• _RECORDS TO USE_

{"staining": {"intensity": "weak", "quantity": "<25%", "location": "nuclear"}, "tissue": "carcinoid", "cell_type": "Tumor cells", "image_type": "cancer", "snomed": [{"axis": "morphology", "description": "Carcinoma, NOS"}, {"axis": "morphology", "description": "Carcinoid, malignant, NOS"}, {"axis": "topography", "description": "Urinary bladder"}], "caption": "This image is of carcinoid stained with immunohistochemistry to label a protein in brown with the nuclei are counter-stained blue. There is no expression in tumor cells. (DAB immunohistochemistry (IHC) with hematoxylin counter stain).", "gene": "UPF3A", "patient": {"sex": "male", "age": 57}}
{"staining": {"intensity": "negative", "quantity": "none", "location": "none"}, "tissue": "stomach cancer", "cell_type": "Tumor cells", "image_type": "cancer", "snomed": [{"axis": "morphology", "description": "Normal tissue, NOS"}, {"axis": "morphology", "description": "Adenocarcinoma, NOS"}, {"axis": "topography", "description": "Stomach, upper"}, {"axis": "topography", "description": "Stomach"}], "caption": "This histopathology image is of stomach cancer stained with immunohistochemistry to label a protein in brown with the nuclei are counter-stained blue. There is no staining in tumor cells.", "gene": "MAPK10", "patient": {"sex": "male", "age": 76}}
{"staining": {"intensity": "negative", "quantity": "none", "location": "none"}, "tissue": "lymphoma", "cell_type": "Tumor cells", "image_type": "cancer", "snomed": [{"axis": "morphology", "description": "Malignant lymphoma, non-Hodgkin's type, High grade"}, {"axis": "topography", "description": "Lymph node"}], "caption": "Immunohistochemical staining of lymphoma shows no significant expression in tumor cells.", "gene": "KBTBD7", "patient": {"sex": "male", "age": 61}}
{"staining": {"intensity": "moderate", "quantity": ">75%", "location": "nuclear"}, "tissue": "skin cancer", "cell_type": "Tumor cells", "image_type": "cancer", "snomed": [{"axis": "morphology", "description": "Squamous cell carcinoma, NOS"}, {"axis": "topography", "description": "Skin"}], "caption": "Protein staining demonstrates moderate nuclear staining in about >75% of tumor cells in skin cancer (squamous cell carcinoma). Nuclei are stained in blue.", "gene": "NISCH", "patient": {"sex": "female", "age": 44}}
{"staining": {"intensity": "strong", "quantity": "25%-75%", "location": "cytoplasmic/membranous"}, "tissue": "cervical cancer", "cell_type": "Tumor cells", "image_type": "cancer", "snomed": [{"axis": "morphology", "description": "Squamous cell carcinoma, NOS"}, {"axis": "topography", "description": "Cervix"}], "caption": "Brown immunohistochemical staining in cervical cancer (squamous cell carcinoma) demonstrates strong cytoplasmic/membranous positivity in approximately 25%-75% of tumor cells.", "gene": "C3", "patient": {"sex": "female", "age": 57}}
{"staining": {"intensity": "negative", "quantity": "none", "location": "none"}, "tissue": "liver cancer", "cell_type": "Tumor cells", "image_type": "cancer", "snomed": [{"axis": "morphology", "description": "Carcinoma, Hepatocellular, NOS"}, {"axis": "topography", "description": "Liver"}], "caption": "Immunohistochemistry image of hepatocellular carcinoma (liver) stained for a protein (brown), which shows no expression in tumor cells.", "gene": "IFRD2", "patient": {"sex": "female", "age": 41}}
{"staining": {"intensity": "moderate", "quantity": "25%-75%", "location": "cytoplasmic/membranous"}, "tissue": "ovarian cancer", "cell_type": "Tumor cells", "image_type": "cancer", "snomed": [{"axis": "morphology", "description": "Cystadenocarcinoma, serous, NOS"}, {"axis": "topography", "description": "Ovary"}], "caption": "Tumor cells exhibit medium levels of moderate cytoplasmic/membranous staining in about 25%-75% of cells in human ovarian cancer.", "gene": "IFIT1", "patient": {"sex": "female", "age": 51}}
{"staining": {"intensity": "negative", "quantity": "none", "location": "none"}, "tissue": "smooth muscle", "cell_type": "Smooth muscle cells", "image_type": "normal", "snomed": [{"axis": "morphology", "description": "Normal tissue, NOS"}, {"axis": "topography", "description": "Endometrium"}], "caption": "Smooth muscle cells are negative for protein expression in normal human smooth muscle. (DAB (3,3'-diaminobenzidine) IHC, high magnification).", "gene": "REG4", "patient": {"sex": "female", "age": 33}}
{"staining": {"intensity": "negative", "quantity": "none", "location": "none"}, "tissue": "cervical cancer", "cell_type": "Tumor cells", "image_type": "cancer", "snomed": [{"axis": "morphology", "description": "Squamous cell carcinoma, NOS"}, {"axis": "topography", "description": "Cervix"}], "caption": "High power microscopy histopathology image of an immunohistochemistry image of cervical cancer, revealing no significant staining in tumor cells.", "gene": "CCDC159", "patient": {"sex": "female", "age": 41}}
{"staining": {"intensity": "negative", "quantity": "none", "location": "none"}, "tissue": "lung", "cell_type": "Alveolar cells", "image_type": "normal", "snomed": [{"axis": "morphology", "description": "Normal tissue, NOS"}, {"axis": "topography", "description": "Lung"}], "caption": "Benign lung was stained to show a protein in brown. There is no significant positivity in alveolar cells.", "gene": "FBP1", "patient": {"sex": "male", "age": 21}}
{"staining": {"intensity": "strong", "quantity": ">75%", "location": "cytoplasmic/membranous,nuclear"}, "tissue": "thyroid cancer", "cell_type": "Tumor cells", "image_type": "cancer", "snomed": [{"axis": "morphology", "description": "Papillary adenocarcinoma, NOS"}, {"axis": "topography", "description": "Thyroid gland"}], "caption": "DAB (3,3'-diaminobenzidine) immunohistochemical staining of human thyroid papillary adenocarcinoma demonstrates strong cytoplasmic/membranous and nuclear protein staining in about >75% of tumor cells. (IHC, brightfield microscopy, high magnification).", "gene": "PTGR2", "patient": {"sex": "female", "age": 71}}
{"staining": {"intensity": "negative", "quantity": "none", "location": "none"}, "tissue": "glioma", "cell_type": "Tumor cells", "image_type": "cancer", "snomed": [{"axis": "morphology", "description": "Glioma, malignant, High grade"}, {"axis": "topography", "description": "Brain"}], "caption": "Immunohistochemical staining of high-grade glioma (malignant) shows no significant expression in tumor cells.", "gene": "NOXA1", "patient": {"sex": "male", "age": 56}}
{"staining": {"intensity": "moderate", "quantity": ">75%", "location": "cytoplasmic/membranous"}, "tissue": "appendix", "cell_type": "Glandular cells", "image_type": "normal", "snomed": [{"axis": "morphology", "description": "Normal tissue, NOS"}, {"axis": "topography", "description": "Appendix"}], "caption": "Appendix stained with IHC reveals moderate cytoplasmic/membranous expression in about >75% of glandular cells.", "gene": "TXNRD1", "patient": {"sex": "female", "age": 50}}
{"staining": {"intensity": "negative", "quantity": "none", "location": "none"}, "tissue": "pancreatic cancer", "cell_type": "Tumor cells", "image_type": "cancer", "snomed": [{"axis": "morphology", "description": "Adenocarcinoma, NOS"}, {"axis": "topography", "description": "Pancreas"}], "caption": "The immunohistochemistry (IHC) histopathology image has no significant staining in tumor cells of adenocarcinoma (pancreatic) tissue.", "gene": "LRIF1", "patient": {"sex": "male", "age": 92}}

• _ABOUT THIS TASK_
Copy out every line above where "grade" is present.

• _FINISHED EXERCISE_
{"staining": {"intensity": "negative", "quantity": "none", "location": "none"}, "tissue": "lymphoma", "cell_type": "Tumor cells", "image_type": "cancer", "snomed": [{"axis": "morphology", "description": "Malignant lymphoma, non-Hodgkin's type, High grade"}, {"axis": "topography", "description": "Lymph node"}], "caption": "Immunohistochemical staining of lymphoma shows no significant expression in tumor cells.", "gene": "KBTBD7", "patient": {"sex": "male", "age": 61}}
{"staining": {"intensity": "negative", "quantity": "none", "location": "none"}, "tissue": "glioma", "cell_type": "Tumor cells", "image_type": "cancer", "snomed": [{"axis": "morphology", "description": "Glioma, malignant, High grade"}, {"axis": "topography", "description": "Brain"}], "caption": "Immunohistochemical staining of high-grade glioma (malignant) shows no significant expression in tumor cells.", "gene": "NOXA1", "patient": {"sex": "male", "age": 56}}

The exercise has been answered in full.